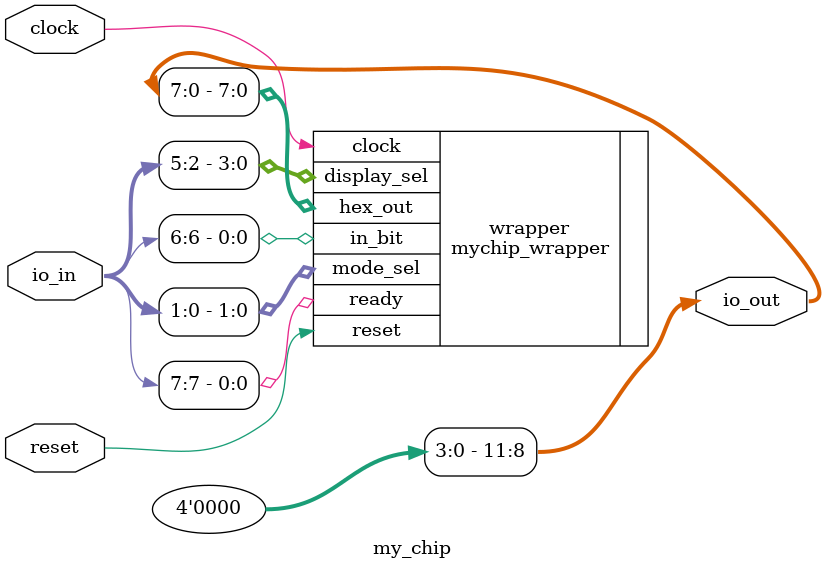
<source format=sv>
`default_nettype none
module my_chip (
    input logic [11:0] io_in, // Inputs to your chip
    output logic [11:0] io_out, // Outputs from your chip
    input logic clock,
    input logic reset // Important: Reset is ACTIVE-HIGH
);
    
    mychip_wrapper wrapper (.mode_sel(io_in[1:0]),.display_sel(io_in[5:2]),.in_bit(io_in[6]),.ready(io_in[7]), .hex_out(io_out[7:0]), .clock(clock), .reset(reset)); 
    assign io_out [11:8] = 4'b0000; 
    
endmodule

</source>
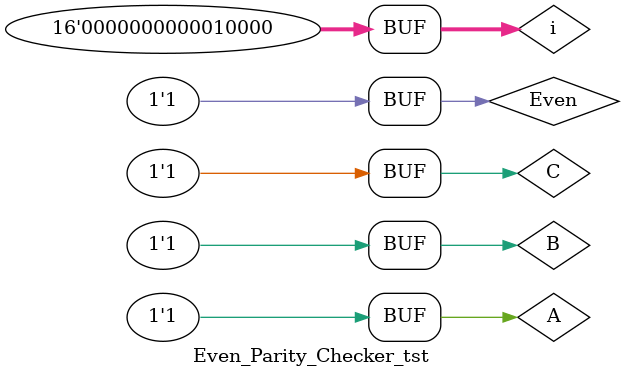
<source format=v>
`timescale 1ns / 1ps


module Even_Parity_Checker_tst;

	// Inputs
	reg A;
	reg B;
	reg C;
	reg Even;

	// Outputs
	wire P;
	reg [15:0] i;

	// Instantiate the Unit Under Test (UUT)
	Even_Parity_Checker uut (
		.P(P), 
		.A(A), 
		.B(B), 
		.C(C), 
		.Even(Even)
	);

	initial begin
		// Initialize Inputs
		A = 0;
		B = 0;
		C = 0;
		Even = 0;

		// Wait 100 ns for global reset to finish
		#100;
		for(i=0;i<16;i=i+1)
		begin
		{A,B,C,Even}=i;
		#100;
		end
		
        
		// Add stimulus here

	end
      
endmodule


</source>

## TASK INSTRUCTIONS
Leave images out of the retyped records; keep all else exact.

## SOLUTION
<source format=sv>
`default_nettype none
module my_chip (
    input logic [11:0] io_in, // Inputs to your chip
    output logic [11:0] io_out, // Outputs from your chip
    input logic clock,
    input logic reset // Important: Reset is ACTIVE-HIGH
);
    
    mychip_wrapper wrapper (.mode_sel(io_in[1:0]),.display_sel(io_in[5:2]),.in_bit(io_in[6]),.ready(io_in[7]), .hex_out(io_out[7:0]), .clock(clock), .reset(reset)); 
    assign io_out [11:8] = 4'b0000; 
    
endmodule

</source>
<source format=v>
`timescale 1ns / 1ps


module Even_Parity_Checker_tst;

	// Inputs
	reg A;
	reg B;
	reg C;
	reg Even;

	// Outputs
	wire P;
	reg [15:0] i;

	// Instantiate the Unit Under Test (UUT)
	Even_Parity_Checker uut (
		.P(P), 
		.A(A), 
		.B(B), 
		.C(C), 
		.Even(Even)
	);

	initial begin
		// Initialize Inputs
		A = 0;
		B = 0;
		C = 0;
		Even = 0;

		// Wait 100 ns for global reset to finish
		#100;
		for(i=0;i<16;i=i+1)
		begin
		{A,B,C,Even}=i;
		#100;
		end
		
        
		// Add stimulus here

	end
      
endmodule


</source>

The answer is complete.